Posted byat 02:59 PMWeeks ago, we—meaning I—scheduled interviews with the state’s Supreme Court candidates in preparation for our annual endorsement issue. Then, one day before the interview, the justices announced they were upholding the gay marriage ban. Coincidence? Entirely. Fortuitous? Very.
Imagine a justice who voted to uphold DOMA trapped in a room with Dan Savage (wielding a framed picture of his son, DJ) and the rest of the Stranger Election Control Board, for an entire hour Well, you don’t have to just imagine the showdown! Here is Justice Gerry Alexander starring in “An Inquisition”:
The first half of the interview.
It’s nine minutes long, so here are some highlights: use of the phrase “child-rearing” (0:34), the sound of Dan placing a picture of his son on the table (0:50), discussion of “suspect class” (5:19), eight-second pause as Alexander ponders response to “Is homosexuality an immutable characteristic?”(5:55-6:03)

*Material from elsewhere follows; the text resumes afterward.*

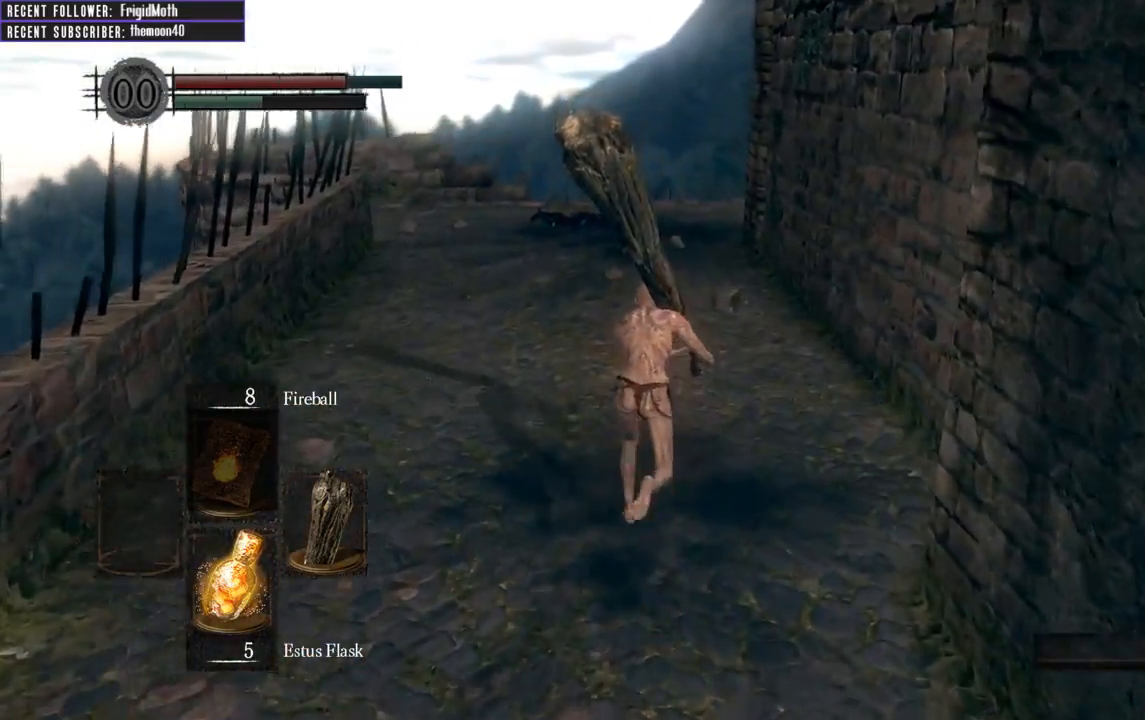
{"buttons": ["B"], "left_stick": "up", "right_stick": "up-right", "events": [[350, "right_stick", "up-right"]]}
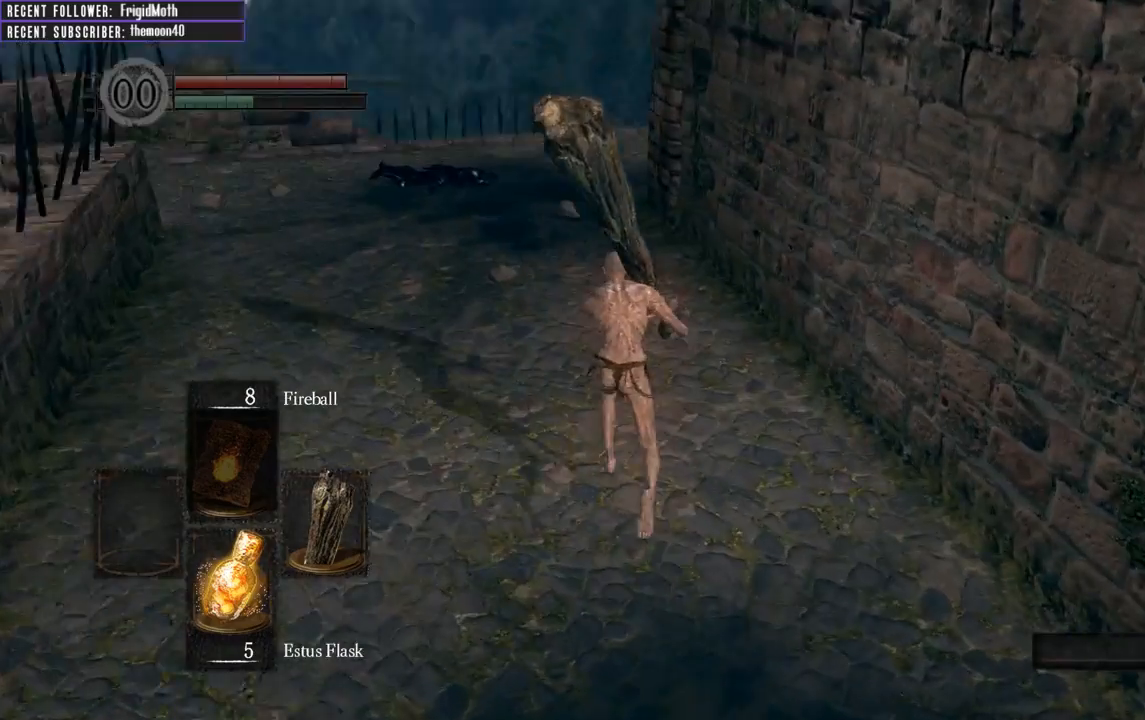
{"buttons": ["B"], "left_stick": "up-left", "right_stick": "center", "events": [[133, "right_stick", "center"], [433, "left_stick", "up-left"]]}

…the sound of Dan placing a picture of his son on the table… This would be in front of a justice who signed on to a decision writing same sex couples into second class citizenship because they cannot make babies when they fuck. By that logic every heterosexual couple who use contraception, or whose children were adopted, or who have no children of their own, or cannot have children of their own, shouldn’t be legally married either. But of course, we make exceptions for our fellow heterosexuals…
This has been a month in which the courts have simply walked away from their responsibility to uphold justice and protect the rights of minorities. One court after another has just thrown up its hands and announced that the basic civil rights of homosexual Americans exist only at the pleasure of the heterosexual majority. Justice is a concept that only applies to heterosexuals. What homosexuals get is forbearance.
But we are human beings too. We fall in love. We take our mates. We make our households, grow families, build lives together. Just like real people. And the silence of the courts to the injustices inflicted upon us, upon our homes, is shattered by the sound of a picture frame being placed on a table, before a man whose job it was to protect that family too.